Data science and research data management
About
Data Science
Data Science, a multidisciplinary field that combines mathematics, statistics, computer science, and domain expertise, has become a cornerstone in scientific research, and is used to analyze large and complex data sets to discover new patterns, trends, and insights, leading to new findings and advancements.
Research for atmospheric and climate sciences generates vast amounts of data, from global remote sensing data to long term highly resolved climate simulations. Data Science techniques, including machine learning algorithms, data mining, predictive modeling, statistical analysis, and data visualization, help researchers make sense of this data and uncover hidden patterns and processes.
In addition to conventional data science tools like statistics based on e.g. ensemble simulations and machine learning, we use approaches like explainable machine learning, storylines and causal networks and pathways.
Research Data Management
Research Data Management (RDM) refers to the practices and processes for creating, organizing, preserving, and sharing research data in a manner that supports efficient and effective research, promotes reproducibility, and maximizes the potential for data reuse. In science, RDM plays a crucial role in ensuring the validity, accessibility, and usability of research data. Effective RDM practices help researchers manage atmospheric observational and climate simulation data throughout the research lifecycle, from data collection and processing to analysis, publication, and long-term preservation.
Data Organization and Metadata are essential aspects of RDM. Properly organized data with descriptive metadata according to the FAIR principles and community conventions like CF makes it easier for atmospheric researchers to locate, access, and understand data, reducing the time and effort required for data discovery and reuse.

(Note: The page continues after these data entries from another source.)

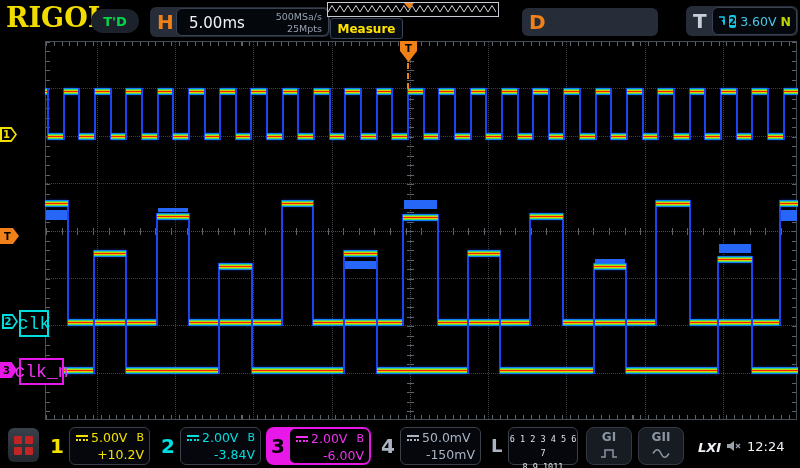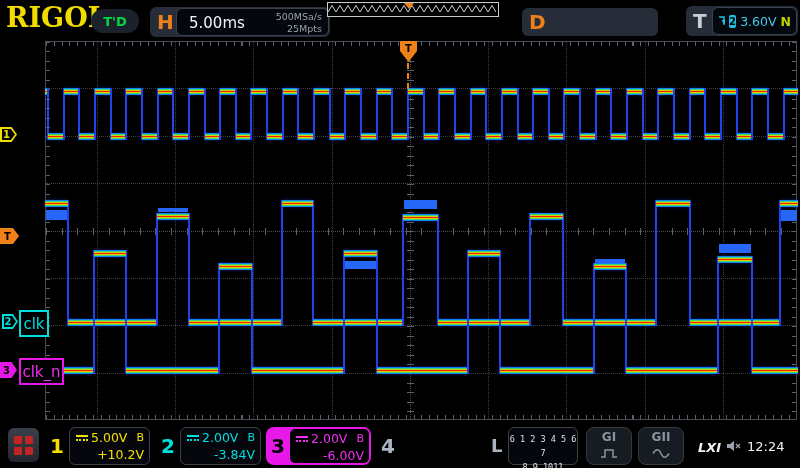--- a/index.html
+++ b/index.html
@@ -48,22 +48,22 @@
   .edge{background:#1d44ee;}
   .bluerect{background:#2767f8;}
 
   
   .arrow-r{clip-path:polygon(0 0,68% 0,100% 50%,68% 100%,0 100%);}
   .arrow-d{clip-path:polygon(0 0,100% 0,100% 48%,50% 100%,0 48%);}
   .mk{position:absolute;}
   .mk .inner{position:absolute;inset:2px;background:#000;}
   .mk .lbl{position:absolute;left:0;right:4px;top:0;bottom:0;display:flex;align-items:center;
         justify-content:center;font-size:10px;font-weight:bold;}
-  .chlabel{position:absolute;background:#000;font-size:15px;display:flex;align-items:center;
-        justify-content:center;}
+  .chlabel{position:absolute;background:#000;font-size:18px;display:flex;align-items:center;
+        justify-content:center;font-family:Liberation Mono, monospace;}
   #trig-dash{left:407px;top:63px;height:26px;width:0;border-left:2px dashed #f08018;}
 
   
   #menu-btn{left:8px;top:428px;width:31px;height:34px;border-radius:6px;
         background:linear-gradient(#3a404a,#23272e);display:flex;align-items:center;justify-content:center;}
   #menu-btn .gridicon{width:19px;height:19px;display:grid;grid-template-columns:8px 8px;
         grid-template-rows:8px 8px;gap:3px;}
   #menu-btn .gridicon span{background:#c22424;border-radius:1px;}
   .chwidget{position:absolute;top:427px;width:105px;height:38px;}
   .chnum{position:absolute;left:5px;top:7px;font-size:20px;font-weight:bold;}
@@ -293,20 +293,21 @@
     </div>
   </div>
 
   <div class="abs" id="preview-strip">
     <svg id="preview-zigzag" width="168" height="11" style="display:block">
         <polyline points="0,9 4,2.5 8,9 12,2.5 16,9 20,2.5 24,9 28,2.5 32,9 36,2.5 40,9 44,2.5 48,9 52,2.5 56,9 60,2.5 64,9 68,2.5 72,9 76,2.5 80,9 84,2.5 88,9 92,2.5 96,9 100,2.5 104,9 108,2.5 112,9 116,2.5 120,9 124,2.5 128,9 132,2.5 136,9 140,2.5 144,9 148,2.5 152,9 156,2.5 160,9 164,2.5 168,9" fill="none" stroke="#d0d4da" stroke-width="1"></polyline>
       </svg>
     <div id="preview-marker"></div>
   </div>
 
+  <div class="abs tbtn" id="measure-btn">Measure</div>
 
   <div class="abs panel" id="d-panel">
     <span class="plabel">D</span>
   </div>
 
   <div class="abs panel" id="t-panel">
     <span class="plabel">T</span>
     <div class="pbox">
       <svg width="13" height="12">
         <polyline points="1,2 6,2 6,9 12,9" fill="none" stroke="#18c4e8" stroke-width="1.5"></polyline>
@@ -391,20 +392,31 @@
           </span>
         <span>2.00V</span>
         <span class="bw">B</span>
       </div>
       <div class="chrow2">-6.00V</div>
     </div>
   </div>
 
   <div class="chwidget" id="ch4" style="left:376px">
     <span class="chnum c4">4</span>
+    <div class="chbox c4">
+      <div class="chrow1">
+        <span class="dcicon">
+            <div class="s"></div>
+            <div class="d"></div>
+          </span>
+        <span>50.0mV</span>
+        <span class="bw"></span>
+      </div>
+      <div class="chrow2">-150mV</div>
+    </div>
   </div>
 
   <div id="la-panel">
     <span id="la-letter">L</span>
     <div id="la-box">
       <div>6 1 2 3 4 5 6 7</div>
       <div>8 9 1011 12131415</div>
     </div>
   </div>
 

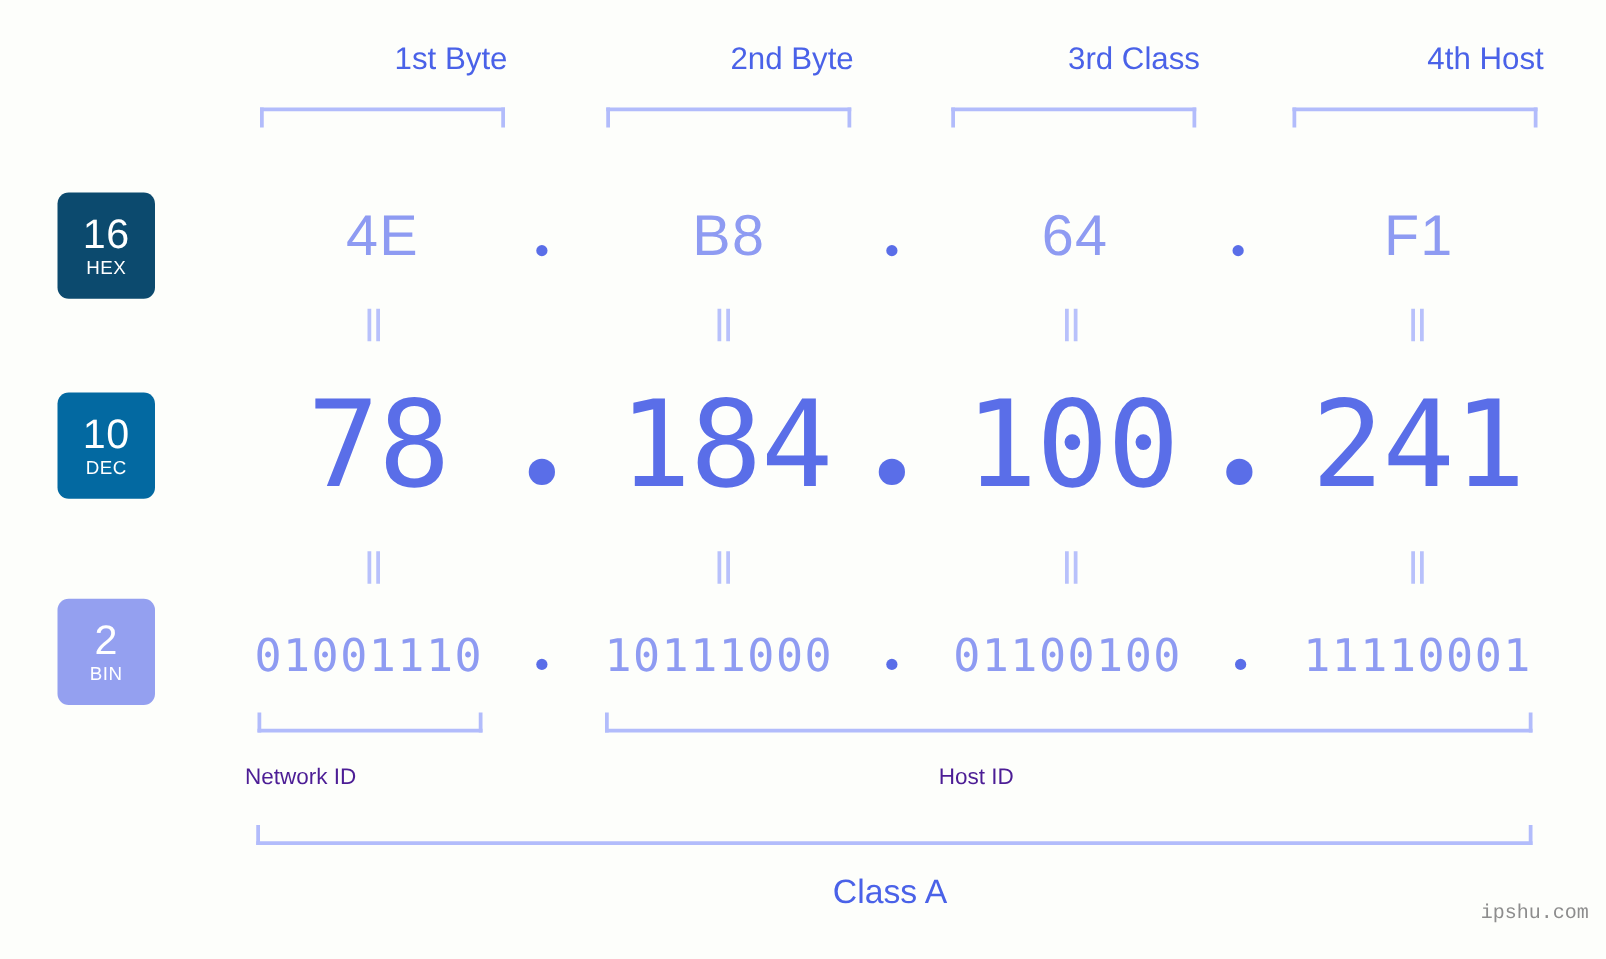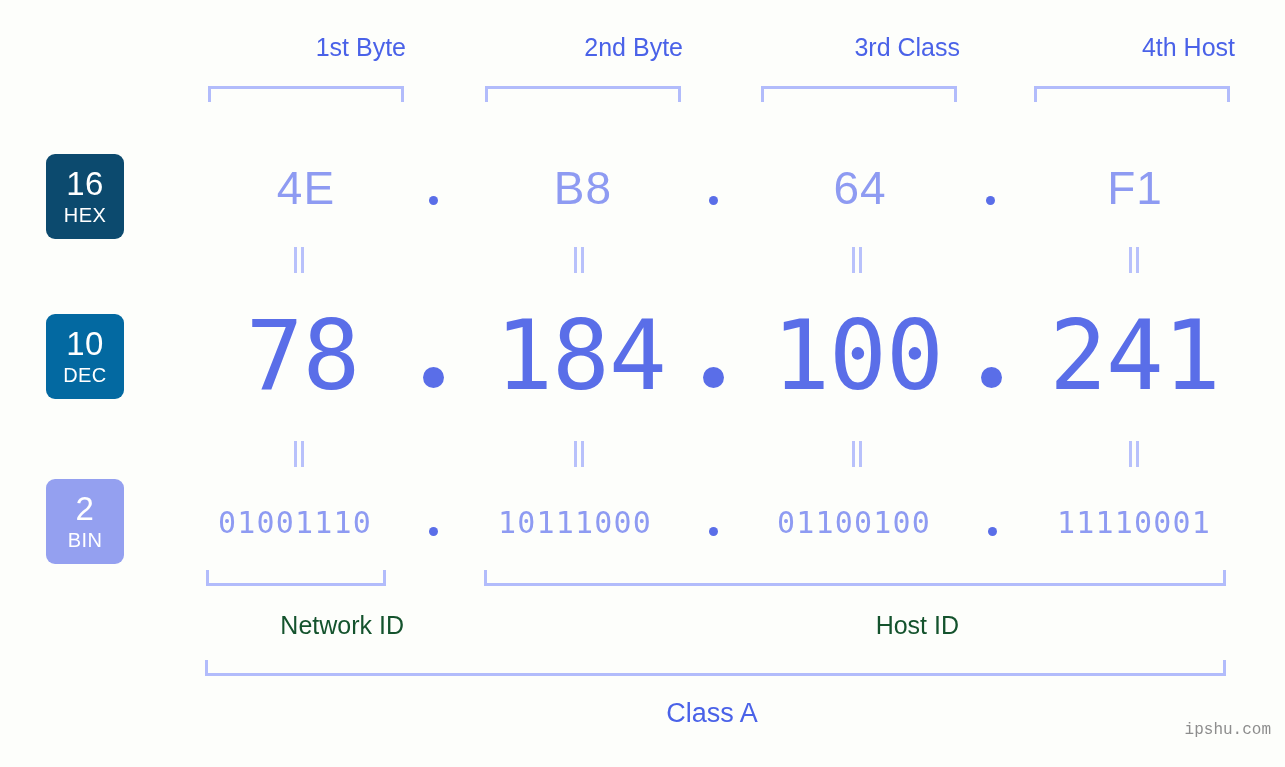--- a/index.html
+++ b/index.html
@@ -62,21 +62,21 @@
     justify-content: center;
     font-family: "Liberation Sans", sans-serif;
     line-height: 1;
   }
   .badge .num {
     font-size: 33px;
     line-height: 1.06;
     letter-spacing: 0.5px;
   }
   .badge .sub {
-    font-size: 20px;
+    font-size: 15px;
     line-height: 1.1;
     margin-top: 2px;
     letter-spacing: 0.4px;
   }
 
   .cell {
     position: absolute;
     text-align: center;
     white-space: nowrap;
   }
@@ -90,21 +90,21 @@
   }
   
   .dec-val {
     font-size: 96px;
     color: #5a6ee8;
     font-family: "DejaVu Sans Mono", monospace;
     letter-spacing: -1px;
   }
   
   .bin-val {
-    font-size: 30px;
+    font-size: 36px;
     color: #8e9bf2;
     font-family: "DejaVu Sans Mono", monospace;
     letter-spacing: 1.2px;
   }
 
   
   .dot {
     position: absolute;
     border-radius: 50%;
     background: #5a6ee8;
@@ -126,23 +126,23 @@
     height: 26px;
     background: #b8c1fb;
     display: block;
   }
   .eqmark i.a { left: 1px; }
   .eqmark i.b { left: 8px; }
 
   
   .id-label {
     position: absolute;
-    text-align: right;
-    font-size: 25px;
-    color: #14532d;
+    text-align: left;
+    font-size: 18px;
+    color: #4c1d95;
     font-family: "Liberation Sans", sans-serif;
     white-space: nowrap;
   }
   .class-label {
     position: absolute;
     text-align: center;
     font-size: 27px;
     color: #4a62e8;
     font-family: "Liberation Sans", sans-serif;
     white-space: nowrap;

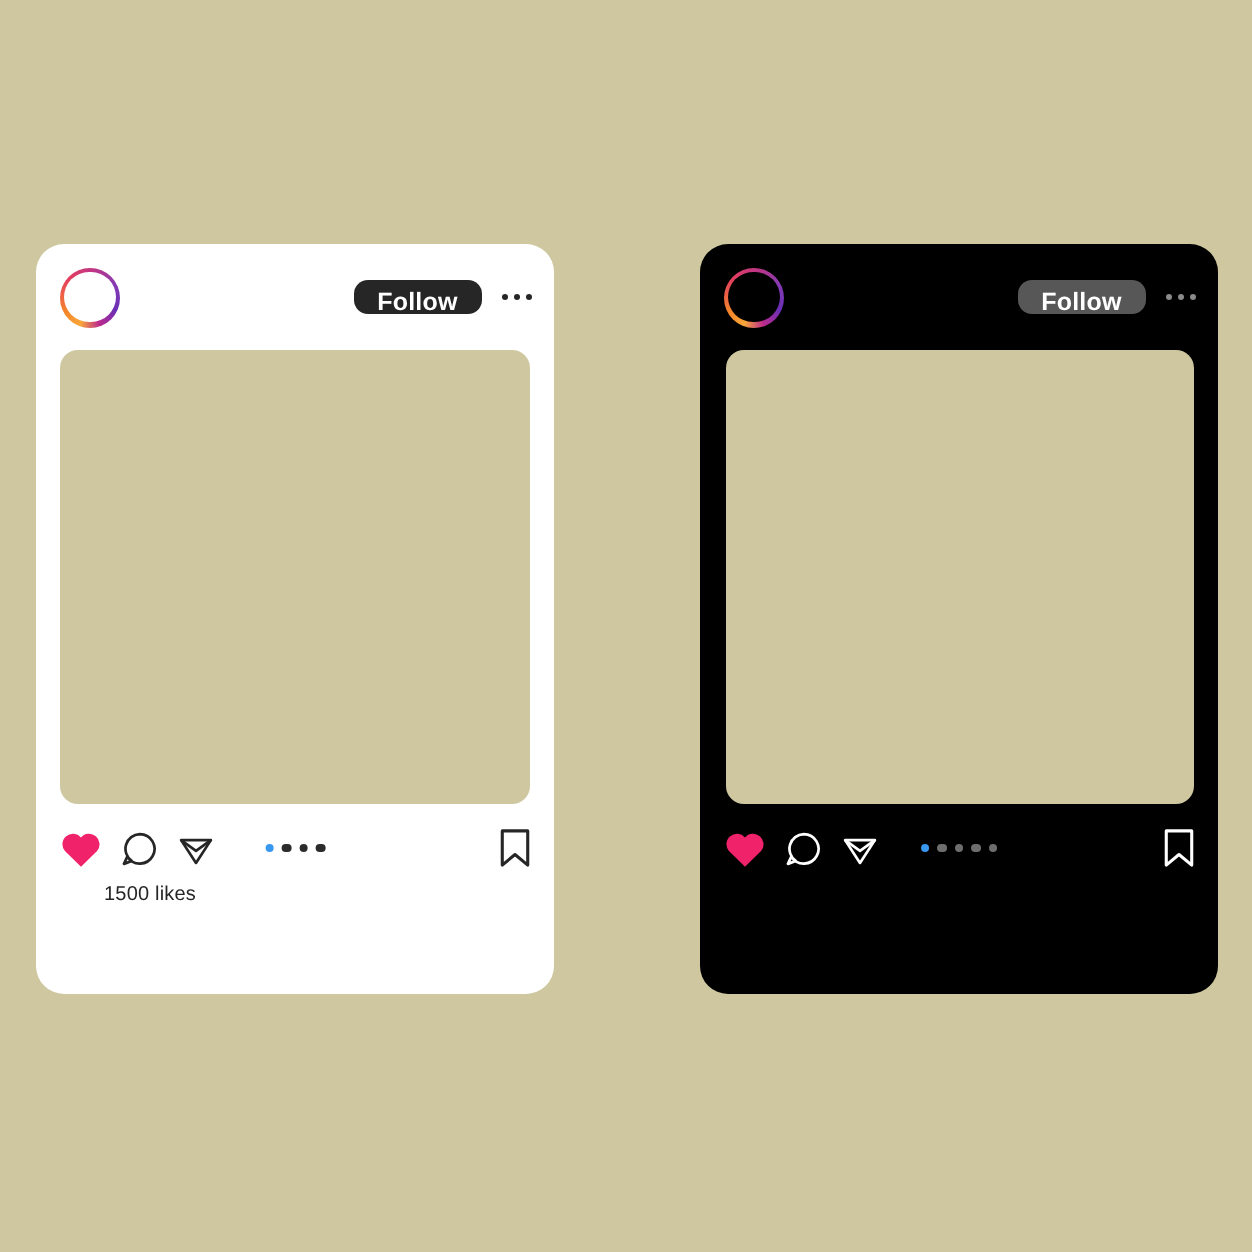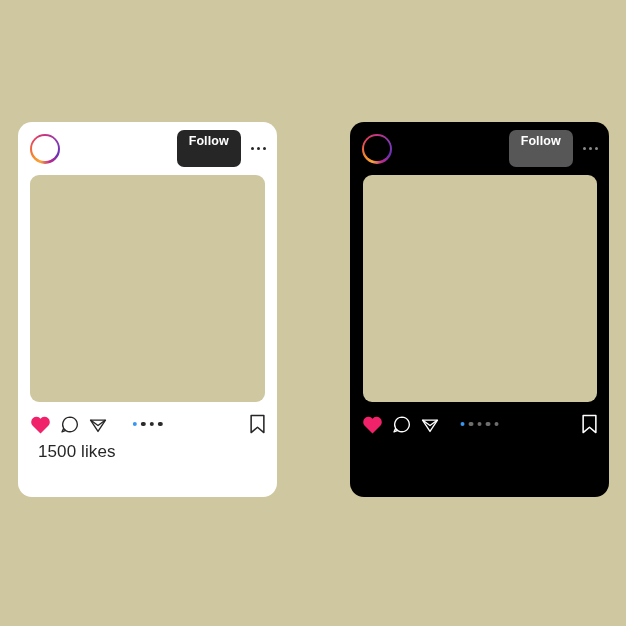--- a/index.html
+++ b/index.html
@@ -81,21 +81,21 @@
 
   .header-spacer { flex: 1 1 auto; }
 
   .follow-btn {
     border: none;
     border-radius: 7px;
     color: #ffffff;
     font-size: 12.5px;
     font-weight: bold;
     letter-spacing: .1px;
-    padding: 5px 12px 19px;
+    padding: 5px 12px 0;
     line-height: 1;
     font-family: "Liberation Sans", sans-serif;
     cursor: pointer;
   }
   .card-light .follow-btn { background: #262626; }
   .card-dark  .follow-btn { background: #575757; }
 
   .more-dots {
     display: flex;
     align-items: center;
@@ -166,23 +166,23 @@
   }
   .dots i.on { background: #3897f0; }
   .card-light .dots i.off { background: #2b2b2b; }
   .card-dark  .dots i.off { background: #6e6e6e; }
 
   .act-right { margin-left: auto; }
 
   
   .likes {
     position: absolute;
-    left: 20px;
+    left: 34px;
     top: 320px;
-    font-size: 17px;
+    font-size: 10px;
     color: #262626;
     letter-spacing: .1px;
   }
 </style>
 </head>
 <body>
 
 <div class="stage">
 
   <div class="card card-light">

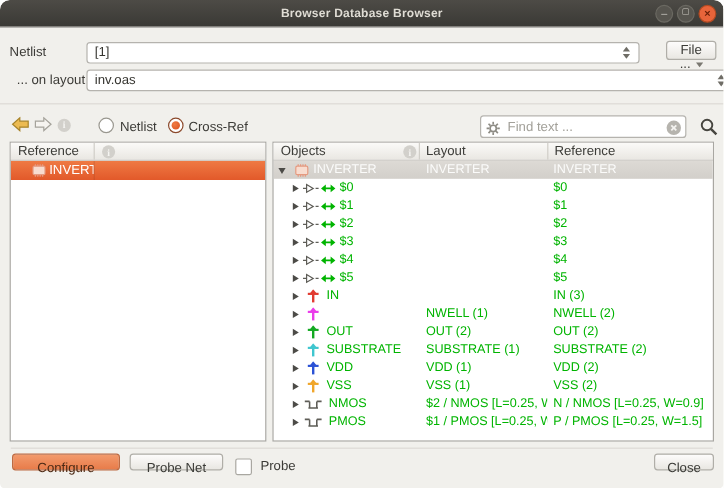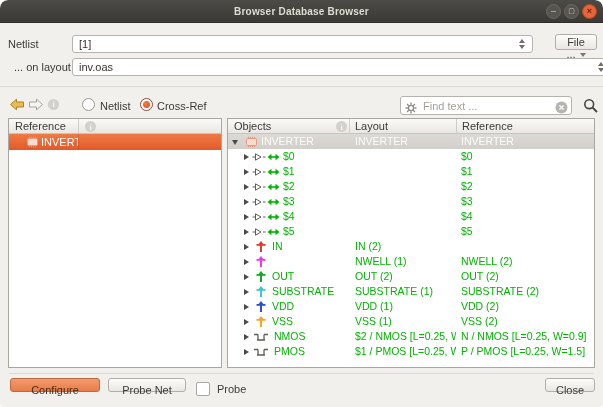--- a/index.html
+++ b/index.html
@@ -314,21 +314,21 @@
           <span class="cell c2">$5</span>
         </div>
         <div class="trow">
           <span class="exp right" style="left:16px"></span>
           <span class="ic" style="left:27px"><svg width="12" height="12" viewBox="0 0 12 12">
               <rect x="5" y="2.5" width="2" height="8.5" fill="#e13b30"></rect>
               <rect x="1.5" y="3" width="9" height="1.8" fill="#e13b30"></rect>
               <path d="M6 0 L2.8 4 H9.2 Z" fill="#e13b30"></path>
             </svg></span>
           <span class="cell" style="left:44px;right:0">IN</span>
-          <span class="cell c1">IN (2)</span>
+          <span class="cell c2">IN (3)</span>
         </div>
         <div class="trow">
           <span class="exp right" style="left:16px"></span>
           <span class="ic" style="left:27px"><svg width="12" height="12" viewBox="0 0 12 12">
               <rect x="5" y="2.5" width="2" height="8.5" fill="#ea3cea"></rect>
               <rect x="1.5" y="3" width="9" height="1.8" fill="#ea3cea"></rect>
               <path d="M6 0 L2.8 4 H9.2 Z" fill="#ea3cea"></path>
             </svg></span>
           <span class="cell c1">NWELL (1)</span>
           <span class="cell c2">NWELL (2)</span>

Data Sharing and Access are important for maximizing the impact and value of research data. Open data sharing, where data is made available to the public, can lead to new discoveries, collaborations, and innovations. Controlled data sharing, where access is restricted to specific individuals or groups, is necessary for protecting sensitive or confidential data.
Data Security and Privacy are critical for protecting research data and ensuring the confidentiality and privacy of research subjects. Effective RDM practices include implementing access controls, encryption, and secure data transfer protocols.
Data Preservation and Long-term Access are essential for ensuring that research data remains accessible and usable over the long term. Properly preserving research data involves using reliable storage media, creating backups, and implementing data migration strategies as technology evolves.
During the last years international efforts have been made to push forward the so-called FAIR principles to address the main RDM topics. FAIR data are data which meet principles of findability, accessibility, interoperability, and reusability.
Research Topics
The above-mentioned topics are covered within the institute by using the data management software DataLad. In addition to the institute’s own decentralised internal disk space and the MeteoCloud hosted at JSC, scientists have access to internal and external services based on Gitea platforms that can be used to version, edit and distribute scientific data in a reproducible manner. The Atmospheric Data Research Information System (ATRIS) is the institutes external Gitea server and can be used to disseminate data and facilitate scientific research and data centered development in a access-controlled environment. For internal exchange between scientific groups we provide as a similar platform the Atmospheric Research Resources And Knowledge InfraStructure (ARRAKIS).
All data sets published are registered with Jülich Data, to get a DOI in order to make them referencable in scientific contexts.
Data sets at the ICE-4 derived from observations and laboratory experiments which are uploaded to external data platforms like MOSES, IAGOS or the HALO DB are enriched with metadata to make them as FAIR compliant as possible. The same applies to data created within numerical simulations, which are at least CF compliant.
Furthermore efforts have been started to include electronical laboratory notebooks (ELNs) into laboratory work flows in order to digitalize the whole process of data acquisition, processing and publication. The aim is to create interfaces between the ELNs and the GiTea server platforms, to make the digital work flows available to collaborators.